Aims and Background of the Eatwot c/o Eatwot website

BACKGROUND
EATWOT was born in Dar-es Salaam, Tanzania, in 1976. Twenty-two representatives from Africa, Asia and Latin America, and one Black theologian from the U.S.A. met in Dar-es Salaam for an "Ecumenical Dialogue of Third World Theologians" to share with one another theological efforts in their denominations - Catholic, Protestant and Orthodox. The decades before its birth were a time of awakening for the Third World, the so-called "underdeveloped" or, more euphemistically, "developing" countries of Africa, Asia, and Latin America. People on the Third World had become conscious of the fact that their countries were not "underdeveloped" by virtue of limited natural or human resources but were forced into such a condition as a result of long years of exploitation and domination - economic, political, and cultural. At this time, too, Third World Christians had become aware that the "universal" theology they had inherited from the West was not pertinent to their context of poverty and marginalization; traditional theology had to be reformulated become meaningful to peoples struggling for a more just and egalitarian world. This was the backdrop of EATWOT's foundation.
Posted on 2003-02-06
AIM: THE ASSOCIATION WILL ENDEAVOURS
Share the present trends of interpretation of the Gospel in the different Third World contexts.

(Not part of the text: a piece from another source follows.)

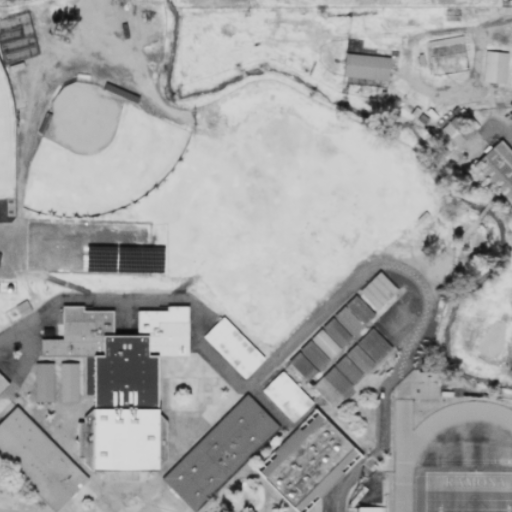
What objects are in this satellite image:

Encourage the interchange of theological views by the exchange of personnel and through books and periodicals published in the Third World.
Foster the mutual interaction between theological formulation, science, art, spirituality and ecology.
Take into serious account the interaction of theology with the diverse cultures and religions of the peoples of the Third World in reformulating theology.
Keep close contacts with, be involved in, and give support to movements for human, spiritual social and inter-religious liberation.
Arrange for publications and communications in different languages for the purpose of promoting an interaction of theological views in the Third World.
Organize intercontinental, continental and regional meetings of Third World Theologians.